Swoje podwyżki zatwierdziły spółki sprzedażowe Enei, Polskiej Grupy Energetycznej, Energi i Enionu, a także spółka EnergiaProGigawat. Jak poinformowała w środę Głośniewska, wciąż trwa postępowanie ws. zatwierdzenia nowych taryf dla dwóch sprzedawców: RWE Stoen (Warszawa) oraz Vattenfall (Warszawa i Górny Śląsk).
Ponadto URE zatwierdził nowe taryfy dla dystrybutorów, którzy dostarczają prąd gospodarstwom domowym. - W przypadku spółki PGE Dystrybucja, która dostarcza energię elektryczną mieszkańcom Lublina, Łodzi, Rzeszowa, Białegostoku, Radomia, Kielc, Zamościa oraz okolic Warszawy, wzrost taryfy dystrybucyjnej wyniósł średnio 3,8 proc. - powiedziała Głośniewska. Dodała, że po uwzględnieniu nowej taryfy na sprzedaż energii elektrycznej, indywidualni klienci PGE zapłacą średnio o 6,2 proc. więcej za prąd.

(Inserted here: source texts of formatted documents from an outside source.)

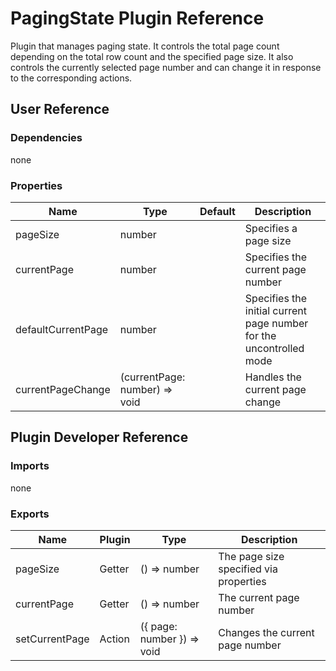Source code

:# PagingState Plugin Reference

Plugin that manages paging state. It controls the total page count depending on the total row count and the specified page size. It also controls the currently selected page number and can change it in response to the corresponding actions.

## User Reference

### Dependencies

none

### Properties

Name | Type | Default | Description
-----|------|---------|------------
pageSize | number | | Specifies a page size
currentPage | number | | Specifies the current page number
defaultCurrentPage | number | | Specifies the initial current page number for the uncontrolled mode
currentPageChange | (currentPage: number) => void | | Handles the current page change

## Plugin Developer Reference

### Imports

none

### Exports

Name | Plugin | Type | Description
-----|--------|------|------------
pageSize | Getter | () => number | The page size specified via properties
currentPage | Getter | () => number | The current page number
setCurrentPage | Action | ({ page: number }) => void | Changes the current page number
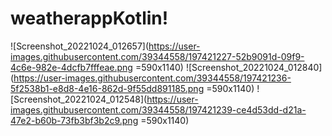 # weatherappKotlin!
![Screenshot_20221024_012657](https://user-images.githubusercontent.com/39344558/197421227-52b9091d-09f9-4c6e-982e-4dcfb7fffeae.png =590x1140)
![Screenshot_20221024_012840](https://user-images.githubusercontent.com/39344558/197421236-5f2538b1-e8d8-4e16-862d-9f55dd891185.png =590x1140)
![Screenshot_20221024_012548](https://user-images.githubusercontent.com/39344558/197421239-ce4d53dd-d21a-47e2-b60b-73fb3bf3b2c9.png =590x1140)
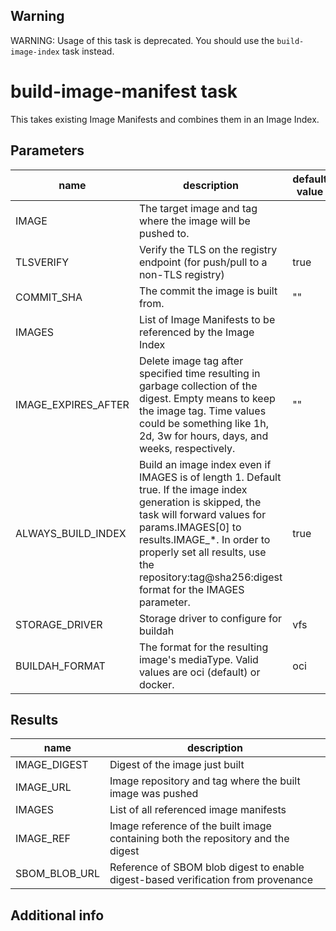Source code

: ## Warning
WARNING: Usage of this task is deprecated. You should use the `build-image-index` task instead.

# build-image-manifest task

This takes existing Image Manifests and combines them in an Image Index.

## Parameters
|name|description|default value|required|
|---|---|---|---|
|IMAGE|The target image and tag where the image will be pushed to.||true|
|TLSVERIFY|Verify the TLS on the registry endpoint (for push/pull to a non-TLS registry)|true|false|
|COMMIT_SHA|The commit the image is built from.|""|false|
|IMAGES|List of Image Manifests to be referenced by the Image Index||true|
|IMAGE_EXPIRES_AFTER|Delete image tag after specified time resulting in garbage collection of the digest. Empty means to keep the image tag. Time values could be something like 1h, 2d, 3w for hours, days, and weeks, respectively.|""|false|
|ALWAYS_BUILD_INDEX|Build an image index even if IMAGES is of length 1. Default true. If the image index generation is skipped, the task will forward values for params.IMAGES[0] to results.IMAGE_*. In order to properly set all results, use the repository:tag@sha256:digest format for the IMAGES parameter.|true|false|
|STORAGE_DRIVER|Storage driver to configure for buildah|vfs|false|
|BUILDAH_FORMAT|The format for the resulting image's mediaType. Valid values are oci (default) or docker.|oci|false|

## Results
|name|description|
|---|---|
|IMAGE_DIGEST|Digest of the image just built|
|IMAGE_URL|Image repository and tag where the built image was pushed|
|IMAGES|List of all referenced image manifests|
|IMAGE_REF|Image reference of the built image containing both the repository and the digest|
|SBOM_BLOB_URL|Reference of SBOM blob digest to enable digest-based verification from provenance|


## Additional info
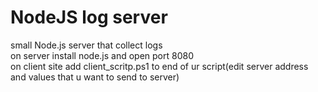 # NodeJS log server
small Node.js server that collect logs</br>
on server install node.js and open port 8080</br>
on client site add client_scritp.ps1 to end of ur script(edit server address and values that u want to send to server)
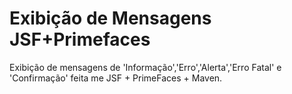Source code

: # Exibição de Mensagens JSF+Primefaces

Exibição de mensagens de 'Informação','Erro','Alerta','Erro Fatal' e 'Confirmação' feita me JSF + PrimeFaces + Maven.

- A to oznacza wzrost rachunku średnio o 2,26 zł dla odbiorców PGE w Lublinie, a najwięcej w Białymstoku - o 3,67 zł, przy założeniu, że zużywają oni rocznie 1,5 tysiąca kilowatogodzin - wyjaśniła Głośniewska.
Rzeczniczka poinformowała, że w wyniku podwyżek taryf za sprzedaż i dystrybucję energii elektrycznej, najbardziej wzrosną rachunki klientów firmy Energa-Operator, która dostarcza prąd mieszkańcom Kalisza, Koszalina, Gdańska, Elbląga, Płocka i Olsztyna - średnio o 4,33 zł (7,4 proc.).
Z kolei najmniej wzrosną rachunki indywidualnych klientów EnergiPro, czyli mieszkańców Śląska, Opola, Wałbrzycha i Wrocławia - o 1,82 zł (średni wzrost rachunków o 3,8 proc.).